Another step, window and door Frames. Like the flooring, these aren´t necessary but it adds to the General look of the finished building. These are simply made from coffee sticks, cut to length, the top and bottom of the Frame glued in first, then the sides. Any small gaps can be filled by putting some PVA on your fingertip and smearing it over the cracks. The easiest way of placing the pieces of coffee stick is to use an old pair of tweezers.
Now the Roof. Thin Card folded and cut to shape. Put PVA along the top of all the walls and then attach the Card, Holding it down with the board Pins. It´s best to start the pinning down from the top of the Roof and working down to the bottom.
The tiles. On the left is the back of the corrugated paper which is first marked off (on the back of the sheet, not the corrugated side) in 1 cm strips. Then paint the corrugated side with chocolate Brown paint. It´s best not to paint the whole sheet in one go but cut it in half because as it gets wet it warps and you can cover half of the sheet faster before it warps than the whole sheet.
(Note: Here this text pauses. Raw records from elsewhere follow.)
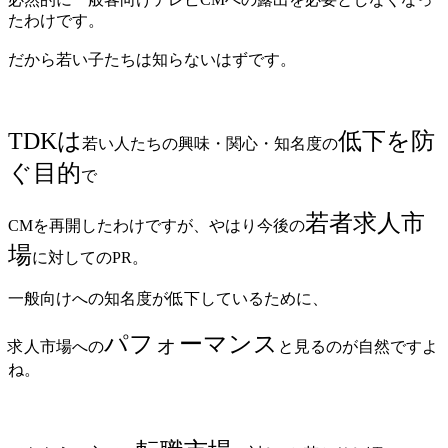
たわけです。
だから若い子たちは知らないはずです。
TDKは
低下を防
若い人たちの興味・関心・知名度の
ぐ目的
で
若者求人市
CMを再開したわけですが、やはり今後の
場
に対してのPR。
一般向けへの知名度が低下しているために、
パフォーマンス
求人市場への
と見るのが自然ですよ
ね。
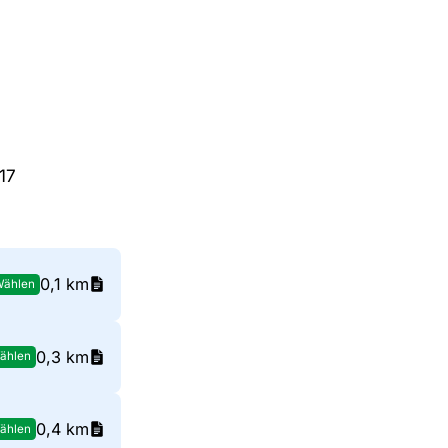
17
0,1 km
Wählen
0,3 km
ählen
0,4 km
ählen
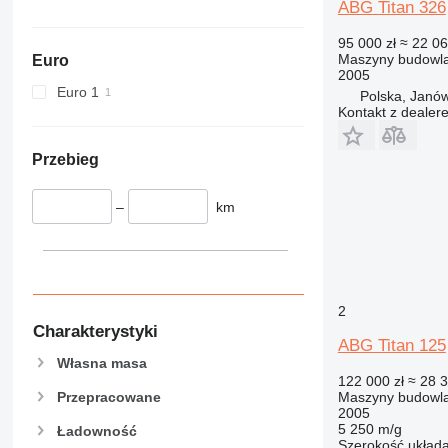
ABG Titan 326
589
826
95 000 zł
≈ 22 06
906
Maszyny budowlan
Euro
2005
907
Euro 1
Polska, Janów
908
Kontakt z dealer
910
914
Przebieg
918
924
–
km
926
928
930
938
2
950
Charakterystyki
ABG Titan 125
953
Własna masa
955
122 000 zł
≈ 28 
962
Maszyny budowlan
Przepracowane
2005
963
5 250 m/g
Ładowność
966
Szerokość układ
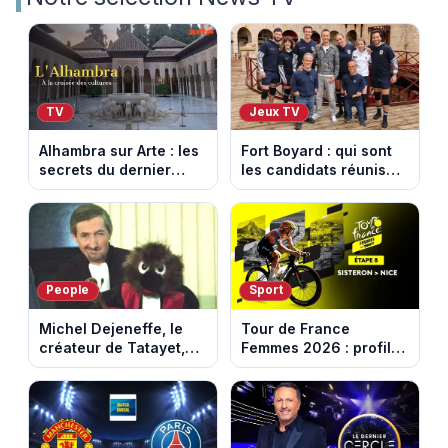
TV
Jeux TV
Alhambra sur Arte : les
Fort Boyard : qui sont
secrets du dernier
les candidats réunis
sultanat musulman
par Cyril Féraud ce
d’Espagne
samedi 8 août 2026 ?
People
Sport
Michel Dejeneffe, le
Tour de France
créateur de Tatayet,
Femmes 2026 : profil
est mort à 77 ans
et horaires de la 8e
étape entre Sisteron et
Nice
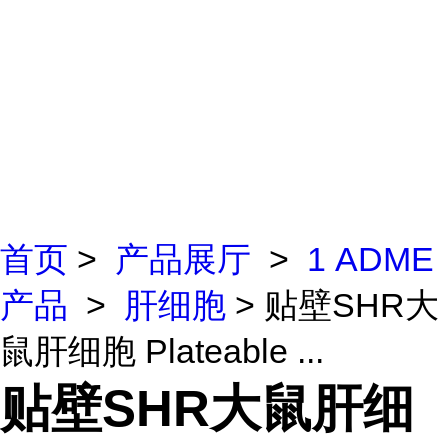
首页
>
产品展厅
>
1 ADME
产品
>
肝细胞
> 贴壁SHR大
鼠肝细胞 Plateable ...
贴壁SHR大鼠肝细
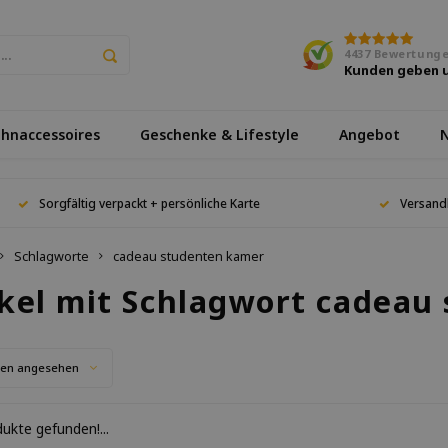
4437
Bewertung
Kunden geben 
hnaccessoires
Geschenke & Lifestyle
Angebot
N
Sorgfältig verpackt + persönliche Karte
Versand
Schlagworte
cadeau studenten kamer
ikel mit Schlagwort cadeau
ten angesehen
ukte gefunden!...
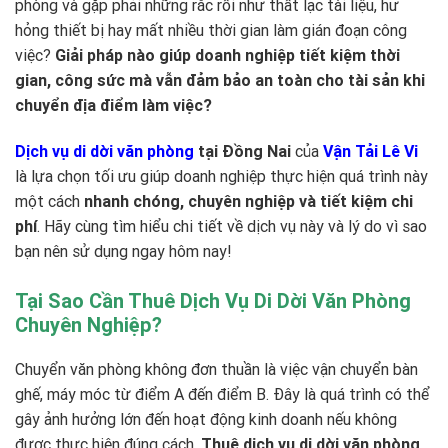
phòng và gặp phải những rắc rối như thất lạc tài liệu, hư
hỏng thiết bị hay mất nhiều thời gian làm gián đoạn công
việc?
Giải pháp nào giúp doanh nghiệp tiết kiệm thời
gian, công sức mà vẫn đảm bảo an toàn cho tài sản khi
chuyển địa điểm làm việc?
Dịch vụ di dời văn phòng
tại Đồng Nai
của
Vận Tải Lê Vi
là lựa chọn tối ưu giúp doanh nghiệp thực hiện quá trình này
một cách
nhanh chóng, chuyên nghiệp và tiết kiệm chi
phí
. Hãy cùng tìm hiểu chi tiết về dịch vụ này và lý do vì sao
bạn nên sử dụng ngay hôm nay!
Tại Sao Cần Thuê Dịch Vụ Di Dời Văn Phòng
Chuyên Nghiệp?
Chuyển văn phòng không đơn thuần là việc vận chuyển bàn
ghế, máy móc từ điểm A đến điểm B. Đây là quá trình có thể
gây ảnh hưởng lớn đến hoạt động kinh doanh nếu không
được thực hiện đúng cách.
Thuê dịch vụ di dời văn phòng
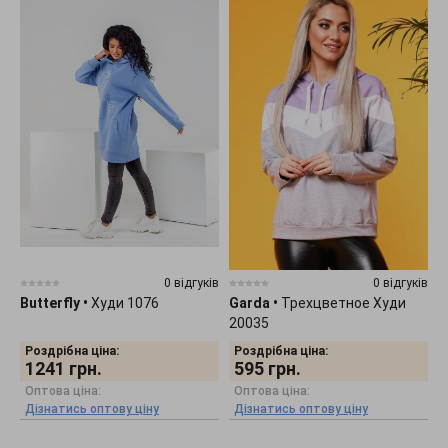
0 відгуків
0 відгуків
Butterfly
•
Худи 1076
Garda
•
Трехцветное Худи
20035
Роздрібна ціна:
Роздрібна ціна:
1241
грн.
595
грн.
Оптова ціна:
Оптова ціна:
Дізнатись оптову ціну
Дізнатись оптову ціну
When the corrugated paper has dried cut it into strips. Simply apply glue to the back of each Strip and attach, overlapping each new Strip a tiny bit over the previous one. It doesn´t work as well if the glue is just smeared on the Card as the overlap doesn´t attach properly to the previous layer.
Finally the tiles for the top of the Roof. These are made with 0.5cm wide strips of Card cut into lengths of about 0.8 cm´s. Each one is then curved lengthways over a Paintbrush handle.
Keeping hold of the Paintbrush, dip the end of the handle into some PVA, smear it under the tile and attach. It´s a good idea to keep a tissue handy to occasionally wipe off any excess PVA from the Paintbrush.
When it´s all dried, paint with chocolate Brown, then let it dry (a hairdryer Speeds this up) and dry brush firstly with mix of brick red and chocolate Brown, then a final drybrush with brick red.